La iluminación y decorado del hogar de Antoine, mientras todo corre bien, parecen de propaganda de cereales, con pancito en la canasta de mimbre, luz cálida difusa y tonos apastelados con predominio de lo anaranjado-amarronado (qué entorno más acogedor y apacible), pero contrasta con la figura de Kowalski (quien pronto se convertirá en el principal sospechoso del crimen), cuyo rostro, en un entorno oscuro, queda góticamente iluminado por el yesquero con el que prende el cigarro. ¿Será que realmente, en las iglesias del interior de Bélgica, la gente se reúne en Navidad para cantar “Noche de paz”, aun si el cura es tan pusilánime que es incapaz de tener reacción alguna cuando el padre del niño desaparecido tiene una crisis nerviosa en plena misa?

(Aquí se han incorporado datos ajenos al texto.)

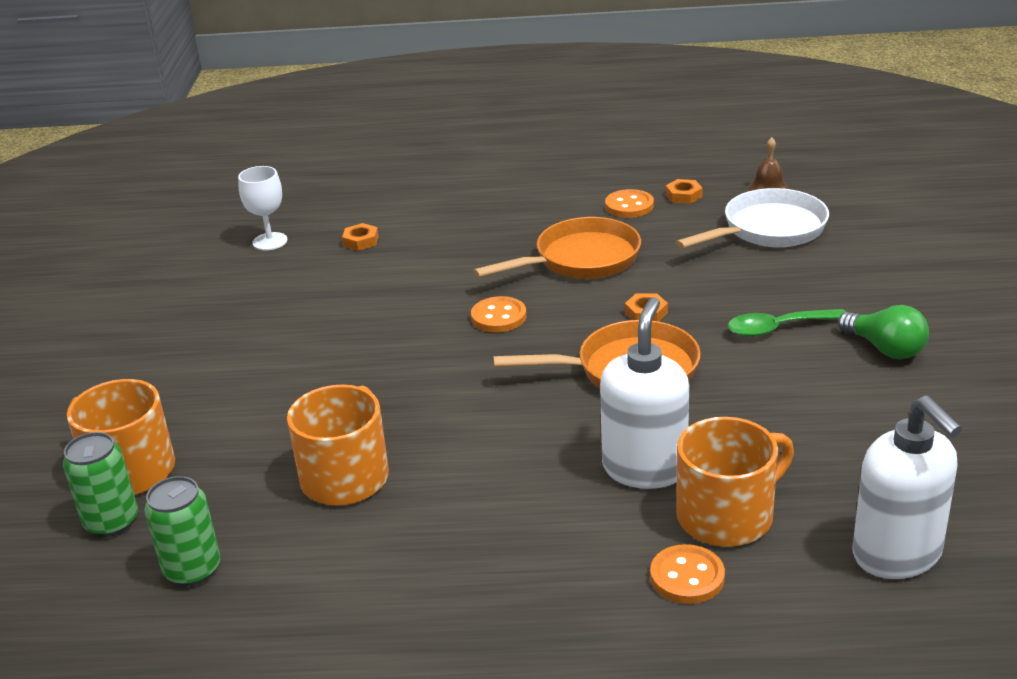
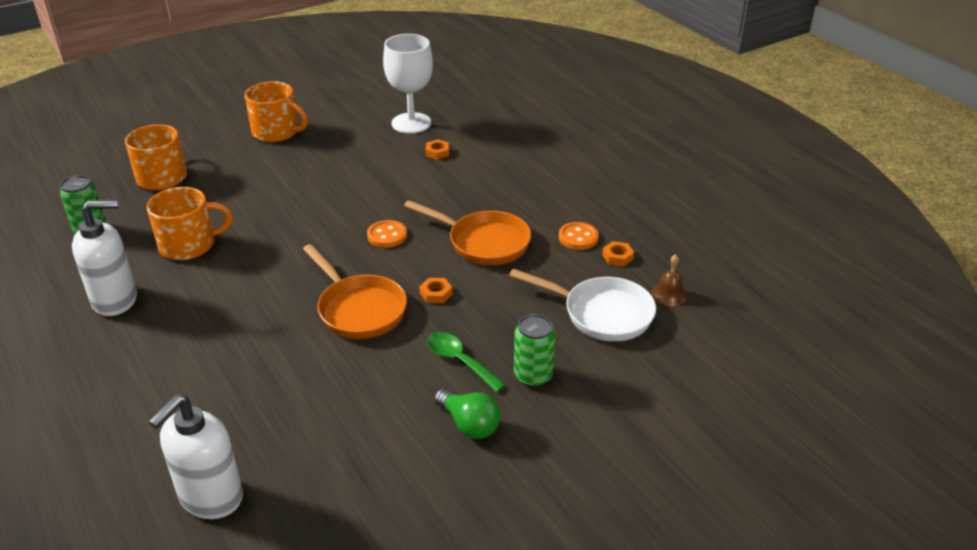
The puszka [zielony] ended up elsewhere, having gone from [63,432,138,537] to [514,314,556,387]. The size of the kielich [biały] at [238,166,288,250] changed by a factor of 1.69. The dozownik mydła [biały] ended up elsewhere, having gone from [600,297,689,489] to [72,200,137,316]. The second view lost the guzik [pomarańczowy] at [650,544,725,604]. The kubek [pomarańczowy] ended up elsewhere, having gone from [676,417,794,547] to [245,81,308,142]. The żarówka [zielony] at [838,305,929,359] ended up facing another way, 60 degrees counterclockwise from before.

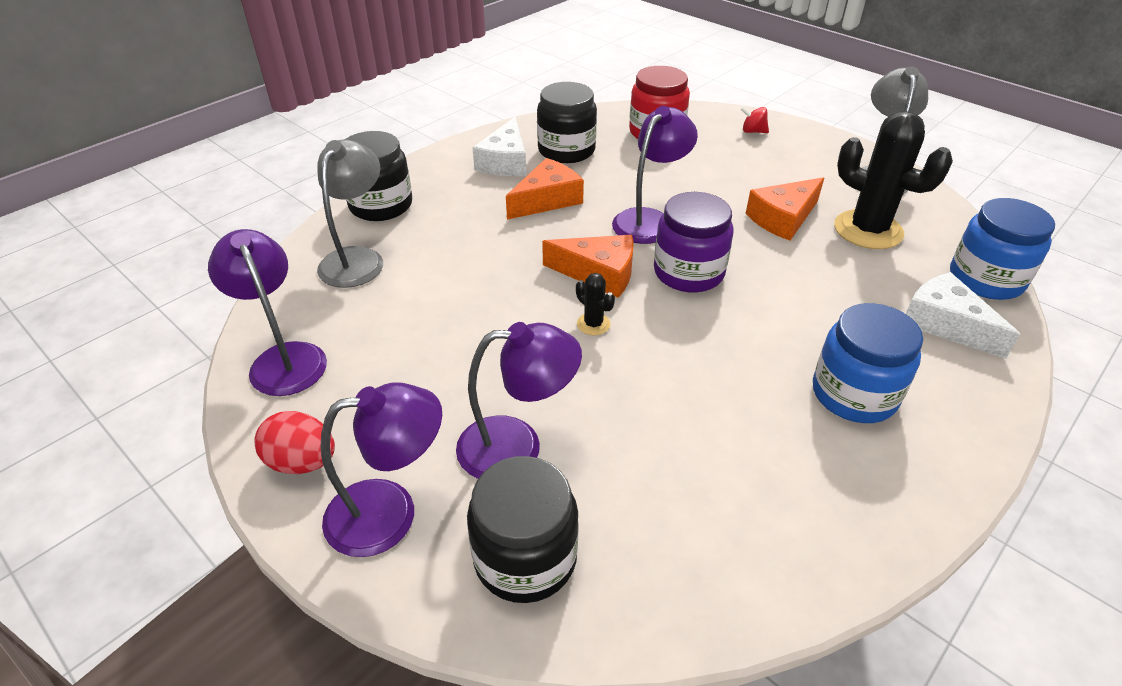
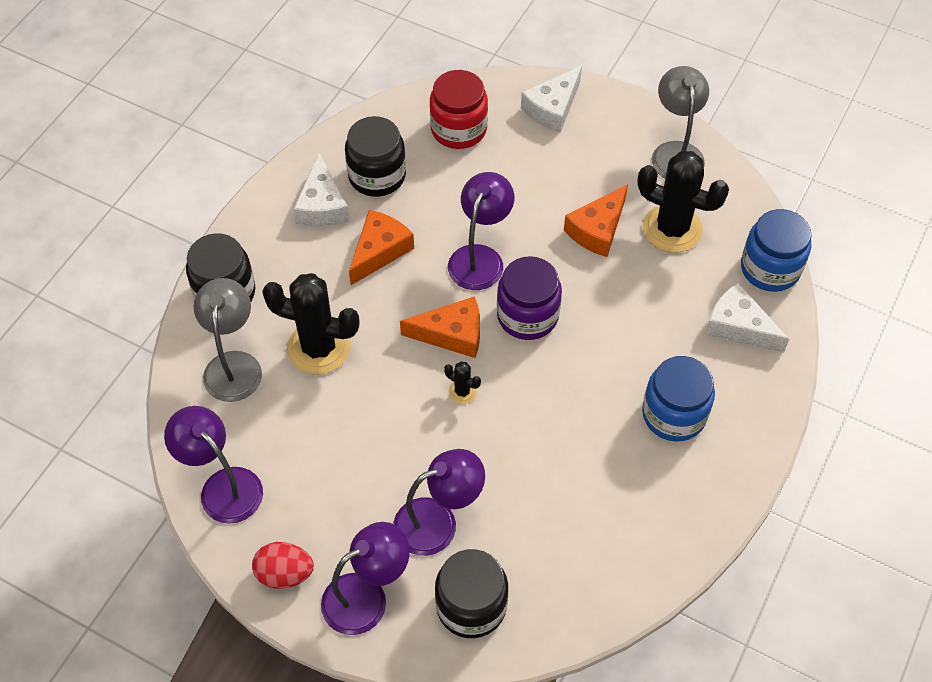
Where the bączek [czerwony] stood at [741,106,769,133], the ser [biały] came to stand at [521,66,582,133]. The second view gained the kaktus [czarny] at [262,273,360,375].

Por suerte, luego de que los personajes crecen, la música mejora. Se ve que el compositor tenía la noción de que las acciones con niños se musicalizan con música boba. Por otro lado, las situaciones que se arman son interesantes, y son bastante terribles. Antoine metió la pata seriamente cuando tenía 12, pero dada esa premisa, ahora, ¿qué podría hacer? No hay respuesta fácil. Y luego hay una secuencia tremenda que involucra una catástrofe, que contribuye a torcer el destino de todos los personajes y que constituye una secuencia bien intensa. Queda claro que la historia fue creada alrededor de ese evento, que no es ficticio, sino que es un hecho histórico y tiene una fecha precisa. Es interesante percibir (en una forma que no está enfatizada, es uno de los pocos rasgos sutiles de la película) la manera en que el reencuentro de Antoine con Émilie, la realización de su amor y deseo de adolescencia, junto a la alegría le trae también el dolor del pasado, muy vinculado a su decepción, 15 años antes, con Émilie. El desenlace es ahogadamente amargo.
Así que, si uno hace la vista gorda a las inverosimilitudes mencionadas y el estilo medio pelo, la película ofrece distracción por un par de horas, disfrute de bonitas imágenes de un pueblito belga con casitas de piedra y bosque bien verde, bonitos niños rubios, y quizá material para discutir durante unos 20 minutos.
Tres días y una vida (Trois jours et une vie). Dirigida por Nicolas Boukhrief. Basada en novela de Pierre Lemaitre. Bélgica/Francia, 2019. Con Pablo Pauly, Jeremy Senez, Sandrine Bonnaire. En Cinemateca y Life 21.